Verdadera historia de los sucesos de la conquista de la Nueva-España (2 de 3)
Part 31
Pues los de á caballo no estaban de espacio, sino alancear y atropellar y pasar adelante, hasta que los hubieron desbaratado, que no se juntaron en aquellos tres dias; é como vió que ya no tenia contrarios con quien pelear, se estuvo en el campo sin ir á poblado, rancheando y buscando de comer; y luego se fué con todo su ejército al pueblo de Quetzaltenango, y allí supo que en las batallas pasadas les habia muerto dos capitanes señores de Utatlan: y estando reposando y curando los heridos, tuvo aviso que venia otra vez contra él todo el poder de aquellos pueblos comarcanos, y se habian juntado más de dos xiquipiles, que son diez y seis mil indios; que cada xiquipil son ocho mil guerreros, é que venian con determinacion de morir todos ó vencer; y como el Pedro de Albarado lo supo, se salió con su ejército en un llano, y como venian tan determinados los contrarios, comenzaron á cercar el ejército de Pedro de Albarado y tirar vara, flecha y piedra y con lanzas, y como era muy llano y podian muy bien correr á todas partes los caballos, dan en los escuadrones contrarios de tal manera, que de presto les hizo volver las espaldas; aquí le hirieron muchos soldados é un caballo, y segun pareció, murieron ciertos indios principales, ansí de aquel pueblo como de toda aquella tierra; por manera que dende aquella vitoria ya temian aquellos pueblos mucho á Albarado, y concertaron toda aquella comarca de le enviar á demandar paces, é le trajeron un presente de oro de poca valía porque acetase las paces, é fué con acuerdo de todos los caciques de aquella provincia, porque otra vez se tornaron á juntar muchos más guerreros que de ántes; y les mandaron á sus guerreros que secretamente estuviesen entre las barrancas de aquel pueblo de Utatlan, y que si enviaban á demandar paces, era que, como el Pedro de Albarado y su ejército estaba en Quetzaltenango haciendo entradas y corredurias, é siempre traian presa de indios é indias, y por llevalle á otro pueblo muy fuerte y cercado de barrancas, que se dice Utatlan, para que cuando le tuviesen dentro y en parte que ellos creian aprovecharse dél y de sus soldados, dar en ellos con los guerreros que ya estaban aparejados y escondidos para ello.

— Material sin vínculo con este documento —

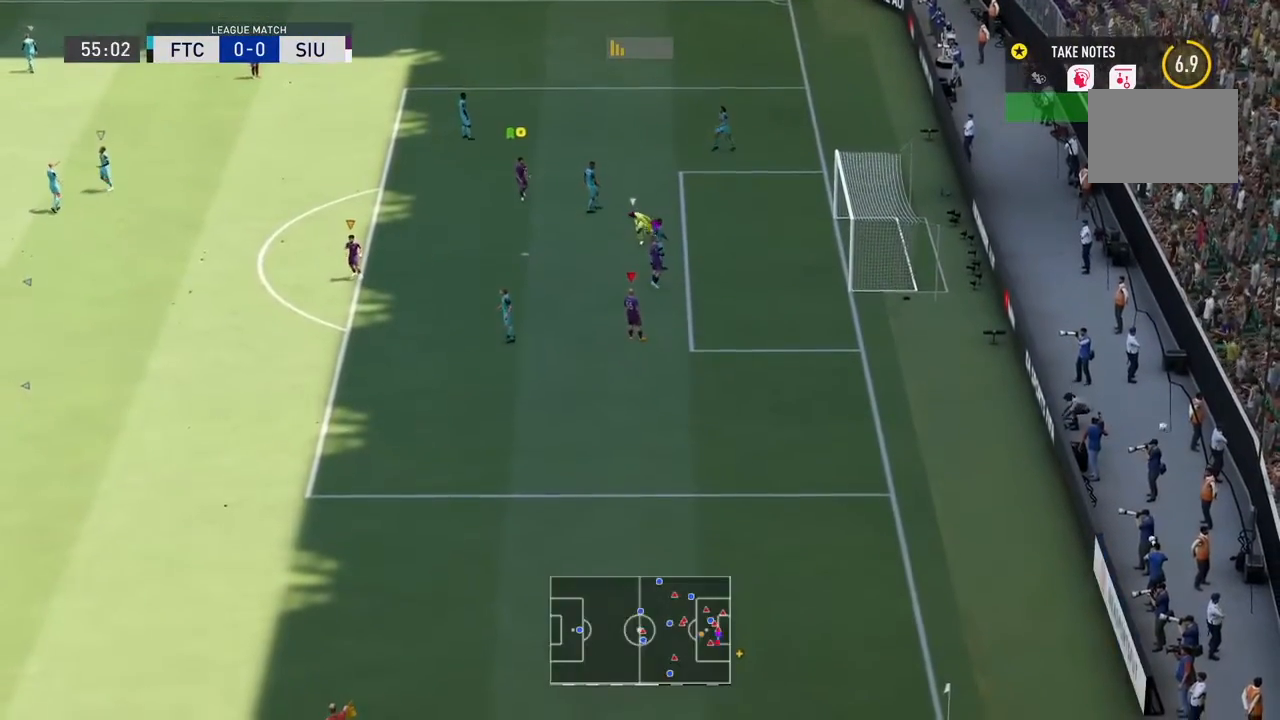
{"dt_ms": 501, "buttons": [], "left_stick": "center", "right_stick": "center", "events": []}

Volvamos á decir cómo fueron con el presente delante de Pedro de Albarado muchos principales; y despues de hecha su cortesía á su usanza, le demandaron perdon por las guerras pasadas, ofreciéndose por vasallos de su Majestad, y le ruegan que porque su pueblo es grande, está en parte más apacible donde le puedan servir, é junto á otras poblaciones, que se vaya con ellos á él.
Y el Pedro de Albarado los recibió con mucho amor, y no entendió las cautelas que traian; y despues de les haber respondido el mal que habian hecho en salir de guerra, aceptó sus paces, é otro dia por la mañana fué con su ejército con ellos á Utatlan, que ansí se dice el pueblo, é desque hubo entrado dentro é vieron una casa tan fuerte, porque tenia dos puertas, y la una dellas tenia veinte y cinco escalones ántes de entrar en el pueblo, y la otra puerta con una calzada que era muy mala y deshecha por todas partes, y las casas muy juntas y las calles muy angostas, y en todo el pueblo no habia mujeres ni gente menuda, cercado de barrancas, é de comer no les proveian sino mal y tarde, y los caciques muy demudados en los parlamentos, avisaron al Pedro de Albarado unos indios de Quetzaltenango que aquella noche los querian matar á todos en aquellos pueblos si allí se quedaban, é que tenian puestos entre las barrancas muchos escuadrones de guerreros para en viendo arder las casas juntarse con los de Utatlan, dar en nosotros los unos por una parte é los otros por otra, é con el fuego é humo no se podrian valer, é que entónces los quemarian vivos; y como el Pedro de Albarado entendió el gran peligro en que estaban, de presto mandó á sus capitanes é á todo su ejército que sin más tardar se saliesen al campo, y les dijo el peligro que tenian; y como lo entendieron, no tardaron de se ir á lo llano cerca de unas barrancas, porque en aquel tiempo no tuvieron más lugar de salir á tierra llana de en medio de tan recios pasos; é á todo esto el Pedro de Albarado mostraba buena voluntad á los caciques y principales de aquel pueblo y de otros comarcanos, y les dijo que porque los caballos eran acostumbrados de andar paciendo en el campo un rato del dia, que por esta causa se salió del pueblo, porque estaban muy juntas las casas y calles; y los caciques estaban muy tristes porque ansí los vieron salir; é ya el Pedro de Albarado no pudo más disimular la traicion que tenian urdida, y sobre ello y sobre los escuadrones que tenia juntos en las barrancas mandó prender al cacique de aquel pueblo y por justicia le mandó quemar.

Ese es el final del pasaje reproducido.